## THE TASK
In the records below, begin at the line containing "不是修炼而来，而是本身就属于生灵的心力。" and end at the line containing "Servelet 컴포넌트를 위한 런타임 환경을 제공하는 집합체."; quote every line in that span exactly, including both boundary lines, and no others.

## EXERCISE DATA
════

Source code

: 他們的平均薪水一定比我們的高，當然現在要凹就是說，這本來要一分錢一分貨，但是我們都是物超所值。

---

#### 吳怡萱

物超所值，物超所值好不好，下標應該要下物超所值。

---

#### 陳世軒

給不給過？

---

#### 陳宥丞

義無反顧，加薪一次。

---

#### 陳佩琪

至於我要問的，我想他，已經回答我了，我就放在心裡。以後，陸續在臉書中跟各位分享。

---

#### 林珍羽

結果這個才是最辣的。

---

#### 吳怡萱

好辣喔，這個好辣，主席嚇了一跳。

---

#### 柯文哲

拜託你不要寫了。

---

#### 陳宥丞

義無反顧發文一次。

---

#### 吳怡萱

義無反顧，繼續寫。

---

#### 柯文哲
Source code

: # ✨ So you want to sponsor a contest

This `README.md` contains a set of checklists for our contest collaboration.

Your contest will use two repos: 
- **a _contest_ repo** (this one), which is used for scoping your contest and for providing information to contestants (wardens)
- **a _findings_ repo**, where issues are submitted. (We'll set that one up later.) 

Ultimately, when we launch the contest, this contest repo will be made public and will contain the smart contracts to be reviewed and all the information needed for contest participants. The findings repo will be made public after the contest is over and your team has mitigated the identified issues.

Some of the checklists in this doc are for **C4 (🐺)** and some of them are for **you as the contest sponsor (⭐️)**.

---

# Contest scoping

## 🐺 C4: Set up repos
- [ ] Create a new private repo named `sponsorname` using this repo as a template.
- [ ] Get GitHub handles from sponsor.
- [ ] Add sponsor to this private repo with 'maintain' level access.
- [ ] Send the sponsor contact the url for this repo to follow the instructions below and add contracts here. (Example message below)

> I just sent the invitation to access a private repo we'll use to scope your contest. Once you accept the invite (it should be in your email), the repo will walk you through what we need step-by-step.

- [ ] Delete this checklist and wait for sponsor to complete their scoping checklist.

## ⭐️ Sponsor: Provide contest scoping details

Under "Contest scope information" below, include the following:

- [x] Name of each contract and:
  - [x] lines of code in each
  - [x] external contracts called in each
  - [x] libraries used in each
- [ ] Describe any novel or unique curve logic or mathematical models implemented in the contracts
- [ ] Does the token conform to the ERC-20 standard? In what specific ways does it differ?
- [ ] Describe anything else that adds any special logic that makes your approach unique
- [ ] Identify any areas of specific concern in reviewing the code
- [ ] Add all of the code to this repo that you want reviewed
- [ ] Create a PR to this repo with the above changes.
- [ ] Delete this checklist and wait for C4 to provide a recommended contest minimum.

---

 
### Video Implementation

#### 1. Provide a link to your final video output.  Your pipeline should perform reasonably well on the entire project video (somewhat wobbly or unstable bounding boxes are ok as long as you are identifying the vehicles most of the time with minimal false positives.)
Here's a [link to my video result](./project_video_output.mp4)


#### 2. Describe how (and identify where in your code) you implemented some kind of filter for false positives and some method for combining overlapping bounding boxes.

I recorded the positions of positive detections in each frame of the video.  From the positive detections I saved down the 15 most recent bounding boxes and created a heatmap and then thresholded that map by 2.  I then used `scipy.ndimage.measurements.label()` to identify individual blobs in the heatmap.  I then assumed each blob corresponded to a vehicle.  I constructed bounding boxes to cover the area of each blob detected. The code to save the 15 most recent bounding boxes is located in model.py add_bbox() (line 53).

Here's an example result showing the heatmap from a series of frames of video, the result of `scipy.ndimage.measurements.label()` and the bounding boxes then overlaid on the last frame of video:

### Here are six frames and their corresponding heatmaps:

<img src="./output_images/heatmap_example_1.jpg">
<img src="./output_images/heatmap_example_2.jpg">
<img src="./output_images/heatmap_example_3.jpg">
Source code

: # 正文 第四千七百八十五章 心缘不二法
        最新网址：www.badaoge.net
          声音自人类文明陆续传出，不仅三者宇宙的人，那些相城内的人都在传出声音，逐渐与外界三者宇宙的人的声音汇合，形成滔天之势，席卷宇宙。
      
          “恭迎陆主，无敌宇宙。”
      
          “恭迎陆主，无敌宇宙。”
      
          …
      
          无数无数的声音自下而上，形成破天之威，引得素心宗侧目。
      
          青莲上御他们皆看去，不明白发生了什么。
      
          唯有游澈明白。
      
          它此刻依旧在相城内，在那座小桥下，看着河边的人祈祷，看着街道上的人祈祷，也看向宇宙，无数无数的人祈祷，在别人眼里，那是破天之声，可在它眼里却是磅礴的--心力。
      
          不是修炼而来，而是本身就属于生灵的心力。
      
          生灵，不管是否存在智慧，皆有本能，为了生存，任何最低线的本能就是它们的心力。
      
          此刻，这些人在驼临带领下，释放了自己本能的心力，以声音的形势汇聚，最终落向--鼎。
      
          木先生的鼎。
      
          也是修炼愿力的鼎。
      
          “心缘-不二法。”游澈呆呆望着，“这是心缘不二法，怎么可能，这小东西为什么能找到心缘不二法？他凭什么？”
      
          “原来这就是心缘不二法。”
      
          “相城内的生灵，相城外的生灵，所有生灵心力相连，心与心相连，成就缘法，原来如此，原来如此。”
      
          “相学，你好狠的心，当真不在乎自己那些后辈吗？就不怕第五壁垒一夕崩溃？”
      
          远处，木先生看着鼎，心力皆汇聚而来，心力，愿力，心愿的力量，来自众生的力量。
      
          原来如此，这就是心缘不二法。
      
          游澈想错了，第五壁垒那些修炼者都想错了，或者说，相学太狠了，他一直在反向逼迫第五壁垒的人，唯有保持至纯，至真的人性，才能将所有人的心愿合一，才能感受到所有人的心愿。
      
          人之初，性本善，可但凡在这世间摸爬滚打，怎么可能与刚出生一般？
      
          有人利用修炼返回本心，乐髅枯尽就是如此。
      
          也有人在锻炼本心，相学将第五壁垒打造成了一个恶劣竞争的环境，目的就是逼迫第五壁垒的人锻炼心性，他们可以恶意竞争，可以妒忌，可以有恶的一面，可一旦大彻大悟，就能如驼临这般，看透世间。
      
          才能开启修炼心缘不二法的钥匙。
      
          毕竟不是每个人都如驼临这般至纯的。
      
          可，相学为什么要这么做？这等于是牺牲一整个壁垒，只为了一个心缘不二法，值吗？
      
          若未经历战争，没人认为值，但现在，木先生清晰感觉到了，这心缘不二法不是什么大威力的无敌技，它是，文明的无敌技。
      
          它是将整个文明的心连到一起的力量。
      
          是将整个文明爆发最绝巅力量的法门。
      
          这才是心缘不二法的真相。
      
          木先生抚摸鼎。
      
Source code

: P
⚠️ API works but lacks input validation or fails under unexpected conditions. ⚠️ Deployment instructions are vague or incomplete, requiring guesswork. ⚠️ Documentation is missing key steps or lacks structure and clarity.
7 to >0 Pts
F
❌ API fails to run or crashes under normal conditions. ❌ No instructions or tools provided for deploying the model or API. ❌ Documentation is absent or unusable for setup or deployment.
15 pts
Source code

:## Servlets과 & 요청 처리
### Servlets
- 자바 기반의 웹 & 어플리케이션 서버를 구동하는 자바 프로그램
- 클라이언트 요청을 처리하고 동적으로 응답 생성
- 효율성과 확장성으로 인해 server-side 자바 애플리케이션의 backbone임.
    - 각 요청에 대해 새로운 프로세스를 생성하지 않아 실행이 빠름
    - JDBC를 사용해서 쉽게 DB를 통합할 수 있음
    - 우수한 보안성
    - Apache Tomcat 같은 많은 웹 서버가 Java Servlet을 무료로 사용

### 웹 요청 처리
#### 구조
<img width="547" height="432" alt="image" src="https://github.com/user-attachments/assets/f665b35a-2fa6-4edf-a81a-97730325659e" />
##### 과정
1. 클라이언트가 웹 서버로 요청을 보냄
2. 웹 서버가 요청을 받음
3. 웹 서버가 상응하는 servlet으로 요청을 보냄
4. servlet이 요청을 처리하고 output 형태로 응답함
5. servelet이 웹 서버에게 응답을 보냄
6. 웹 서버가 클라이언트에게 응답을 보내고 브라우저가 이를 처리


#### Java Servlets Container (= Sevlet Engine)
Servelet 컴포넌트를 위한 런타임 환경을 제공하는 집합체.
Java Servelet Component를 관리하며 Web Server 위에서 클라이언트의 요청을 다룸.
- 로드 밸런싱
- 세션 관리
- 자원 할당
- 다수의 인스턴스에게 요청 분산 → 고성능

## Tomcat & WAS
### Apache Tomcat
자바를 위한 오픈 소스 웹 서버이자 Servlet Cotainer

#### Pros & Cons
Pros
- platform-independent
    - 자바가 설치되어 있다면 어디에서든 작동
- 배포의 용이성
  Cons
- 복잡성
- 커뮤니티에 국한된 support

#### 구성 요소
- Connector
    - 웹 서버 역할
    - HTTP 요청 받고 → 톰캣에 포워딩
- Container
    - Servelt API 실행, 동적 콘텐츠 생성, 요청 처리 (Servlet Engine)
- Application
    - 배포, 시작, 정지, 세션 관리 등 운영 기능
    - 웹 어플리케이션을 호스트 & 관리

════

## WRITTEN ANSWER
          不是修炼而来，而是本身就属于生灵的心力。
      
          生灵，不管是否存在智慧，皆有本能，为了生存，任何最低线的本能就是它们的心力。
      
          此刻，这些人在驼临带领下，释放了自己本能的心力，以声音的形势汇聚，最终落向--鼎。
      
          木先生的鼎。
      
          也是修炼愿力的鼎。
      
          “心缘-不二法。”游澈呆呆望着，“这是心缘不二法，怎么可能，这小东西为什么能找到心缘不二法？他凭什么？”
      
          “原来这就是心缘不二法。”
      
          “相城内的生灵，相城外的生灵，所有生灵心力相连，心与心相连，成就缘法，原来如此，原来如此。”
      
          “相学，你好狠的心，当真不在乎自己那些后辈吗？就不怕第五壁垒一夕崩溃？”
      
          远处，木先生看着鼎，心力皆汇聚而来，心力，愿力，心愿的力量，来自众生的力量。
      
          原来如此，这就是心缘不二法。
      
          游澈想错了，第五壁垒那些修炼者都想错了，或者说，相学太狠了，他一直在反向逼迫第五壁垒的人，唯有保持至纯，至真的人性，才能将所有人的心愿合一，才能感受到所有人的心愿。
      
          人之初，性本善，可但凡在这世间摸爬滚打，怎么可能与刚出生一般？
      
          有人利用修炼返回本心，乐髅枯尽就是如此。
      
          也有人在锻炼本心，相学将第五壁垒打造成了一个恶劣竞争的环境，目的就是逼迫第五壁垒的人锻炼心性，他们可以恶意竞争，可以妒忌，可以有恶的一面，可一旦大彻大悟，就能如驼临这般，看透世间。
      
          才能开启修炼心缘不二法的钥匙。
      
          毕竟不是每个人都如驼临这般至纯的。
      
          可，相学为什么要这么做？这等于是牺牲一整个壁垒，只为了一个心缘不二法，值吗？
      
          若未经历战争，没人认为值，但现在，木先生清晰感觉到了，这心缘不二法不是什么大威力的无敌技，它是，文明的无敌技。
      
          它是将整个文明的心连到一起的力量。
      
          是将整个文明爆发最绝巅力量的法门。
      
          这才是心缘不二法的真相。
      
          木先生抚摸鼎。
      
Source code

: P
⚠️ API works but lacks input validation or fails under unexpected conditions. ⚠️ Deployment instructions are vague or incomplete, requiring guesswork. ⚠️ Documentation is missing key steps or lacks structure and clarity.
7 to >0 Pts
F
❌ API fails to run or crashes under normal conditions. ❌ No instructions or tools provided for deploying the model or API. ❌ Documentation is absent or unusable for setup or deployment.
15 pts
Source code

:## Servlets과 & 요청 처리
### Servlets
- 자바 기반의 웹 & 어플리케이션 서버를 구동하는 자바 프로그램
- 클라이언트 요청을 처리하고 동적으로 응답 생성
- 효율성과 확장성으로 인해 server-side 자바 애플리케이션의 backbone임.
    - 각 요청에 대해 새로운 프로세스를 생성하지 않아 실행이 빠름
    - JDBC를 사용해서 쉽게 DB를 통합할 수 있음
    - 우수한 보안성
    - Apache Tomcat 같은 많은 웹 서버가 Java Servlet을 무료로 사용

### 웹 요청 처리
#### 구조
<img width="547" height="432" alt="image" src="https://github.com/user-attachments/assets/f665b35a-2fa6-4edf-a81a-97730325659e" />
##### 과정
1. 클라이언트가 웹 서버로 요청을 보냄
2. 웹 서버가 요청을 받음
3. 웹 서버가 상응하는 servlet으로 요청을 보냄
4. servlet이 요청을 처리하고 output 형태로 응답함
5. servelet이 웹 서버에게 응답을 보냄
6. 웹 서버가 클라이언트에게 응답을 보내고 브라우저가 이를 처리


#### Java Servlets Container (= Sevlet Engine)
Servelet 컴포넌트를 위한 런타임 환경을 제공하는 집합체.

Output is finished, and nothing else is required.